● SET PROBLEM
Reproduce every line of the records below without any change.

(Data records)
- - - - - - -

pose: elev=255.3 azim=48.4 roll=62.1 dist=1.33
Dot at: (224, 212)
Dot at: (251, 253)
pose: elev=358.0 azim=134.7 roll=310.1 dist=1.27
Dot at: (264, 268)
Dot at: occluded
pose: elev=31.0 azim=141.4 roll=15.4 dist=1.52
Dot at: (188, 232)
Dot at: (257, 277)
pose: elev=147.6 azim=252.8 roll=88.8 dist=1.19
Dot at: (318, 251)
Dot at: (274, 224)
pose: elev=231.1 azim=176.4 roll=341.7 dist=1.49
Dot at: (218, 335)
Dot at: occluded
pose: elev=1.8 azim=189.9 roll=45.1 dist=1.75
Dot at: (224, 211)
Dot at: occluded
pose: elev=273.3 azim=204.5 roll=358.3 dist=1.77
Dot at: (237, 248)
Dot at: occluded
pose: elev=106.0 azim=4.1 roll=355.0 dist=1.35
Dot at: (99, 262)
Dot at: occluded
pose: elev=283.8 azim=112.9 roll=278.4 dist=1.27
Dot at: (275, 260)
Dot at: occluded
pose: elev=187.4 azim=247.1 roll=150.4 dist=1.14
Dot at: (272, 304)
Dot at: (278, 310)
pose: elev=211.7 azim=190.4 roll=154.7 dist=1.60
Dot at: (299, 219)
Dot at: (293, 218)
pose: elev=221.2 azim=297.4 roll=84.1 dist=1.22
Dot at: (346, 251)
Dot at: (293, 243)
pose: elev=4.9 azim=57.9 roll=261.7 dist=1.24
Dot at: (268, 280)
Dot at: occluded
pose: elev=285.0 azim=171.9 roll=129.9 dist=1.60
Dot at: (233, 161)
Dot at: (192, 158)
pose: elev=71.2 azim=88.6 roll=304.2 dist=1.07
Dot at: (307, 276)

- - - - - - -

● COMPLETED TASK
pose: elev=255.3 azim=48.4 roll=62.1 dist=1.33
Dot at: (224, 212)
Dot at: (251, 253)
pose: elev=358.0 azim=134.7 roll=310.1 dist=1.27
Dot at: (264, 268)
Dot at: occluded
pose: elev=31.0 azim=141.4 roll=15.4 dist=1.52
Dot at: (188, 232)
Dot at: (257, 277)
pose: elev=147.6 azim=252.8 roll=88.8 dist=1.19
Dot at: (318, 251)
Dot at: (274, 224)
pose: elev=231.1 azim=176.4 roll=341.7 dist=1.49
Dot at: (218, 335)
Dot at: occluded
pose: elev=1.8 azim=189.9 roll=45.1 dist=1.75
Dot at: (224, 211)
Dot at: occluded
pose: elev=273.3 azim=204.5 roll=358.3 dist=1.77
Dot at: (237, 248)
Dot at: occluded
pose: elev=106.0 azim=4.1 roll=355.0 dist=1.35
Dot at: (99, 262)
Dot at: occluded
pose: elev=283.8 azim=112.9 roll=278.4 dist=1.27
Dot at: (275, 260)
Dot at: occluded
pose: elev=187.4 azim=247.1 roll=150.4 dist=1.14
Dot at: (272, 304)
Dot at: (278, 310)
pose: elev=211.7 azim=190.4 roll=154.7 dist=1.60
Dot at: (299, 219)
Dot at: (293, 218)
pose: elev=221.2 azim=297.4 roll=84.1 dist=1.22
Dot at: (346, 251)
Dot at: (293, 243)
pose: elev=4.9 azim=57.9 roll=261.7 dist=1.24
Dot at: (268, 280)
Dot at: occluded
pose: elev=285.0 azim=171.9 roll=129.9 dist=1.60
Dot at: (233, 161)
Dot at: (192, 158)
pose: elev=71.2 azim=88.6 roll=304.2 dist=1.07
Dot at: (307, 276)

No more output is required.